Le discours réflexif des lendemains de défonce

Le discours réflexif des lendemains de défonce

6- Le discours réflexif des lendemains de défonce

Il y a tout un discours réflexif et critique que les étudiants binge-drinkers créent au tour de leur pratique. Celui-ci tourne essentiellement au tour des sensations qu’ils peuvent avoir les lendemains de défonce et crée chez eux de la culpabilité, du remord et même parfois une certaine angoisse par rapport à leurs études, leur état de santé et leur avenir en général.

En effet, nous avons remarqué que c’est surtout après être passés à l’acte et après s’être remis de leur ivresse qu’une grande partie des binge-drinkers arrivent à prendre un peu de distance par rapport à leur pratique et à en faire le bilan, un bilan plutôt négatif :

– « Presque tout le temps (rire). On n’est jamais fier de se souler comme ça. Y a des moments quand on cogite vraiment, on se dit qu’on est idiot » (L., 20 ans, étudiant en 2ème année de médecine).

– « Il m’est souvent arrivé de boire dans des soirées où je m’ennuyais vraiment et après je faisais des bêtises. J’aurais mieux fait de m’en aller plutôt que me forcer et finalement faire semblant ». (Emma, www. Doctissimo.fr/ alcool, tabac, drogues et dépendances).

Derrière ce discours d’Emma, on voit que c’est une fois qu’elle a pris de la distance par rapport à ses « potes », par rapport à la vie festive en général et au binge-drinking en particulier, qu’elle arrive non seulement à formuler un discours réflexif sur les cuites qu’elle a prises mais aussi et surtout à qualifier de « bêtises » des actes et des comportements qui, au moment même de leur exercice étaient considérés comme « fun », « cool » et « héroïques ».

1 Olivier Galland, Les jeunes, 6ème édition, collection Repères, la Découverte, 2002, p. 51.

Ce discours reflète encore une autre dimension très importante du binge-drinking et qui constitue le fondement même de notre analyse. En effet, Emma dit qu’elle a bu dans des soirées où elle s’ennuyait. Tellement la défonce constitue la norme principale dans certaines soirées étudiantes que ceux qui ne boivent pas s’y « ennuient » et semblent « ringards » qu’ils sont obligés de se « forcer » et « finalement faire semblant », sous le regard de la majorité dont la « tyrannie » s’exerce efficacement.

Une fois sortis du contexte festif, d’autres semblent même adhérer aux messages de prévention que pourtant, ils ignorent complètement pendant les soirées et, dénoncent explicitement les alcooliers :

– « Bref, les étudiants terrain déjà propice à la consommation sont encore plus poussés par des marques ravis de nous voir prendre des cuites, ne serait-ce pas là un jeu dangereux auquel tout le monde participe sans le savoir ? (Ou pire encore, en l’acceptant) ».
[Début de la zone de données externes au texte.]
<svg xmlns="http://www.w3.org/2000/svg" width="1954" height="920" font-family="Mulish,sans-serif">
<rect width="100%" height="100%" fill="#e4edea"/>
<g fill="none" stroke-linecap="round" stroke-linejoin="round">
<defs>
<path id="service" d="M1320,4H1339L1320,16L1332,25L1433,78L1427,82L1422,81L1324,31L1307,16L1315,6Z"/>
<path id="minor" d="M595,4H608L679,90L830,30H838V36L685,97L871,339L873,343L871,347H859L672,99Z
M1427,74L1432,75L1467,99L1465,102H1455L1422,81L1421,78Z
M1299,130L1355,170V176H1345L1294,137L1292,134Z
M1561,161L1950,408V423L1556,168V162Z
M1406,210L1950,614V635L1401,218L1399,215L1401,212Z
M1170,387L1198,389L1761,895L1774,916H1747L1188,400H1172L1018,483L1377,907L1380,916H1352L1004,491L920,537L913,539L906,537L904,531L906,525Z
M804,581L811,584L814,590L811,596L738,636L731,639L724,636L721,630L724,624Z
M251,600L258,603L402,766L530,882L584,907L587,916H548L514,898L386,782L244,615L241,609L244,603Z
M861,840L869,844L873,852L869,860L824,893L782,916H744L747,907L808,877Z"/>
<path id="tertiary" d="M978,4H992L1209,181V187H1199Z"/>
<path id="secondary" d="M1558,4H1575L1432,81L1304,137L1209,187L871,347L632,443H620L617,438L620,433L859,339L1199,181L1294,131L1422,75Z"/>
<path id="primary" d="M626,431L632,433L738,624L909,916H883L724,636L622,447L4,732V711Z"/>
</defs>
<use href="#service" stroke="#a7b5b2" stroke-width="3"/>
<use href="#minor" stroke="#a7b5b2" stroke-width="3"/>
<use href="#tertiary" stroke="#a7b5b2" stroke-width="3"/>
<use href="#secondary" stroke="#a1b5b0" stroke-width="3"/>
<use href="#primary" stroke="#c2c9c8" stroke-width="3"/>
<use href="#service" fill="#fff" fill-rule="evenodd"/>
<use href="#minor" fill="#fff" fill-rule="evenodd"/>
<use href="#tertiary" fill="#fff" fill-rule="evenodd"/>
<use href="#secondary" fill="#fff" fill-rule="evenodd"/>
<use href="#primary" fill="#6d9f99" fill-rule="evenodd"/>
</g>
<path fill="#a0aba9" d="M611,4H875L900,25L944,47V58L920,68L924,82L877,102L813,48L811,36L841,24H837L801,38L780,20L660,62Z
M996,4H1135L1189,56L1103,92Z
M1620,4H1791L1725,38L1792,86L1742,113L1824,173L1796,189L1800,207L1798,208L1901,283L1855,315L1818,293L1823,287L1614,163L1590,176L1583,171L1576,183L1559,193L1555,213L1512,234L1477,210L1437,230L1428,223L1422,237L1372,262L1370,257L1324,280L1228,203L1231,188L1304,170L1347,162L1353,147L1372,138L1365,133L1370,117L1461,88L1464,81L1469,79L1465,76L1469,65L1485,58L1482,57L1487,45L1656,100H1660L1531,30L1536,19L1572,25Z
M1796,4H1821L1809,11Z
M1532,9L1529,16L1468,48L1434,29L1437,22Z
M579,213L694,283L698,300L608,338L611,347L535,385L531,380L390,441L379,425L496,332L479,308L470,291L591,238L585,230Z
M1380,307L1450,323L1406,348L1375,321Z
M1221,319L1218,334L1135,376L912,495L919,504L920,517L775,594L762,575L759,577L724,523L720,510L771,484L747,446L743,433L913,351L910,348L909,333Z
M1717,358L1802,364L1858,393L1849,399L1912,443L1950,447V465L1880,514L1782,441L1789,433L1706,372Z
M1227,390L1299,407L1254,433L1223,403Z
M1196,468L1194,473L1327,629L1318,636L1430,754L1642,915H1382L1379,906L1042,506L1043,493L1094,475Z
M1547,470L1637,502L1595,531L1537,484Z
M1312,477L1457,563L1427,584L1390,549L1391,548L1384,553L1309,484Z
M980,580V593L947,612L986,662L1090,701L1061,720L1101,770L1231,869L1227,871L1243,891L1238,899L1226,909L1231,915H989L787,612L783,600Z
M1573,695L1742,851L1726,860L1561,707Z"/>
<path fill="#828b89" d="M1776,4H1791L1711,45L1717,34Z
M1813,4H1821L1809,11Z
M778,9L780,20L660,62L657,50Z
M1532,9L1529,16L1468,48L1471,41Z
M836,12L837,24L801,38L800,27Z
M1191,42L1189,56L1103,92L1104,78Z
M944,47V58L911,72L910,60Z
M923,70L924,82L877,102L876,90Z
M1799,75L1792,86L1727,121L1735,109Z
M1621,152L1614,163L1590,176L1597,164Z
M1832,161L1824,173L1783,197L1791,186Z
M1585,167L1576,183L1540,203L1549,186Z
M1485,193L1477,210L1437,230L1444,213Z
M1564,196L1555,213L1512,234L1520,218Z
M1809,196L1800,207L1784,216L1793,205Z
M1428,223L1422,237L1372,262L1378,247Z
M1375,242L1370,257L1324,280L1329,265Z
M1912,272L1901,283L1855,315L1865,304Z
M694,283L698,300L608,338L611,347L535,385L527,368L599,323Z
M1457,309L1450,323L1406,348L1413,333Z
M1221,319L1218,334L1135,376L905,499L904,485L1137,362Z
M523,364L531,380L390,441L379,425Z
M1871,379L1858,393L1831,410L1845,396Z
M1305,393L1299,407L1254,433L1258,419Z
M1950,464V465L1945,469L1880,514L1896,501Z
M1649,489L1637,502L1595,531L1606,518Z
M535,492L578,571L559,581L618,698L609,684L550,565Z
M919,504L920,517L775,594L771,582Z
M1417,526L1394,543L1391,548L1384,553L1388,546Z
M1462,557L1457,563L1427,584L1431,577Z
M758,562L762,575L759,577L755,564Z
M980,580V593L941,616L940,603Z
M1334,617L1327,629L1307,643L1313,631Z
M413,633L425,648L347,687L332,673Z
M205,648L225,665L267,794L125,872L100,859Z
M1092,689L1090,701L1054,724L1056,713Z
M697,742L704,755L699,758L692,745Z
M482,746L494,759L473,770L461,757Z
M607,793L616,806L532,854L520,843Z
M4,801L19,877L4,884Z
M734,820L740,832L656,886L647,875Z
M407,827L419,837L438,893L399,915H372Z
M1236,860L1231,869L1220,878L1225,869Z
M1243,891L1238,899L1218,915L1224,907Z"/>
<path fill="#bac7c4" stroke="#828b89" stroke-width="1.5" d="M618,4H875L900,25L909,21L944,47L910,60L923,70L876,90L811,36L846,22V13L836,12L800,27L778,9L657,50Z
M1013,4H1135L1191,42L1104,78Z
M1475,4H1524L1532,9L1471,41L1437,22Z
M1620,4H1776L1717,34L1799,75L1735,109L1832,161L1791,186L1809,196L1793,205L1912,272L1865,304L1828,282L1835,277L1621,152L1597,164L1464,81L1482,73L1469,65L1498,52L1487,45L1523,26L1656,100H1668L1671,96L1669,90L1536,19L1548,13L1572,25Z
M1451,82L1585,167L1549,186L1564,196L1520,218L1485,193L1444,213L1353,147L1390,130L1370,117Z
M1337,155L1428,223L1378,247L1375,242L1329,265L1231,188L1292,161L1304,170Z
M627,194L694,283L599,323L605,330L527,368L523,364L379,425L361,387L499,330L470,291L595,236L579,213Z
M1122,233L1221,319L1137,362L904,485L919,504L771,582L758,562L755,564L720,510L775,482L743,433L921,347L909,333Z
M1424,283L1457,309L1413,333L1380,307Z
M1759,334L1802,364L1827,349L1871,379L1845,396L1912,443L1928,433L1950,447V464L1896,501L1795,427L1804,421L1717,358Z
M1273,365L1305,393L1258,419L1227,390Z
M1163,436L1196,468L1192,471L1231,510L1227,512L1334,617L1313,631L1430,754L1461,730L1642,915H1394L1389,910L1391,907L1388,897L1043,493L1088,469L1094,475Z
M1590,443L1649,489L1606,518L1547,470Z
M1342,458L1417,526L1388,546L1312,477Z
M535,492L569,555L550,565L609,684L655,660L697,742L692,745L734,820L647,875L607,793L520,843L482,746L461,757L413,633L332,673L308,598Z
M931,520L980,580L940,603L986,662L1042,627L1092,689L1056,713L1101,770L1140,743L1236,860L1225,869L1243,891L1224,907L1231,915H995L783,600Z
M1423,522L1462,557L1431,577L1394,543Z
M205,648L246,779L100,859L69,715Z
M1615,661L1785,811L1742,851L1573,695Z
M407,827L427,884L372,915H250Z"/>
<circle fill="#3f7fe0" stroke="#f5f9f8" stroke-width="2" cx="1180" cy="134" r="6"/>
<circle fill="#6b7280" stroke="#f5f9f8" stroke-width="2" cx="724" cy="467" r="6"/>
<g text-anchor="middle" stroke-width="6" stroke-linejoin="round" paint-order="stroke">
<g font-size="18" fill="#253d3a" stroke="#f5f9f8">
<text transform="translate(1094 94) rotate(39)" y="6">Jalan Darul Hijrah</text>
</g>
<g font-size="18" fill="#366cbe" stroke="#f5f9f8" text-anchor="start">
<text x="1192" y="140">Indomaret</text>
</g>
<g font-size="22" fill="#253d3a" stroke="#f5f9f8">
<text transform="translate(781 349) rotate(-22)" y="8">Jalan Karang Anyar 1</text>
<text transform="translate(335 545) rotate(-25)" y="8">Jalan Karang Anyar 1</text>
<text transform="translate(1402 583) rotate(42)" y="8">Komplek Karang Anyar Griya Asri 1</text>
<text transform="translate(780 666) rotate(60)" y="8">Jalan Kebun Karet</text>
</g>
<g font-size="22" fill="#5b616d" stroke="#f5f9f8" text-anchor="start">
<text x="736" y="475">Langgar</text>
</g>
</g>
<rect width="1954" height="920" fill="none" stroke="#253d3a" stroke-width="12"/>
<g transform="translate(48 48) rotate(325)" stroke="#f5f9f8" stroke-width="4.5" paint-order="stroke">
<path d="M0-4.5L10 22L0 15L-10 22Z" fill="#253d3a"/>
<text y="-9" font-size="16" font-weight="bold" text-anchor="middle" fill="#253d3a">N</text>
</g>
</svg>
Cette argumentation anti-alcooliers est un paragraphe du texte publié dans son propre blog par Twitter qui, d’après les commentaires de Kinji et Laure (ses amis), participe activement au « jeu dangereux » qu’elle est entrain de dénoncer.

D’autres encore, à l’abri du groupe des « potes » reviennent sur les risques qu’ils ont pris, les problèmes qu’ils ont eus étant défoncés et manifestent en même temps des inquiétudes vis-à- vis de leurs études, leur santé et leur avenir.

C’est le cas de Clément, étudiant en première année de commerce à l’ESC Rouen qui, dans l’émission « Envoyé spécial » (France2, janvier 2007), montre devant la caméra la cicatrice qu’il s’est faite au front après « une chute lors d’une soirée trop arrosée ». Il aborde en même temps la question des rapports sexuels non protégés : « Le risque c’est plus par rapport aux filles. C’est-à-dire qu’on avait fait des conneries.

Le fait de pas se protéger par exemple, de se retrouver avec une fille dont on n’avait pas forcément l’envie de faire ce qu’on a fait ». « C’est clair, c’est très con », rajoute son ami Paul qui lui, s’inquiète pour ses cours parce qu’avec ses potes, il fait la fête et se défonce tous les week-ends et tous les mercredis.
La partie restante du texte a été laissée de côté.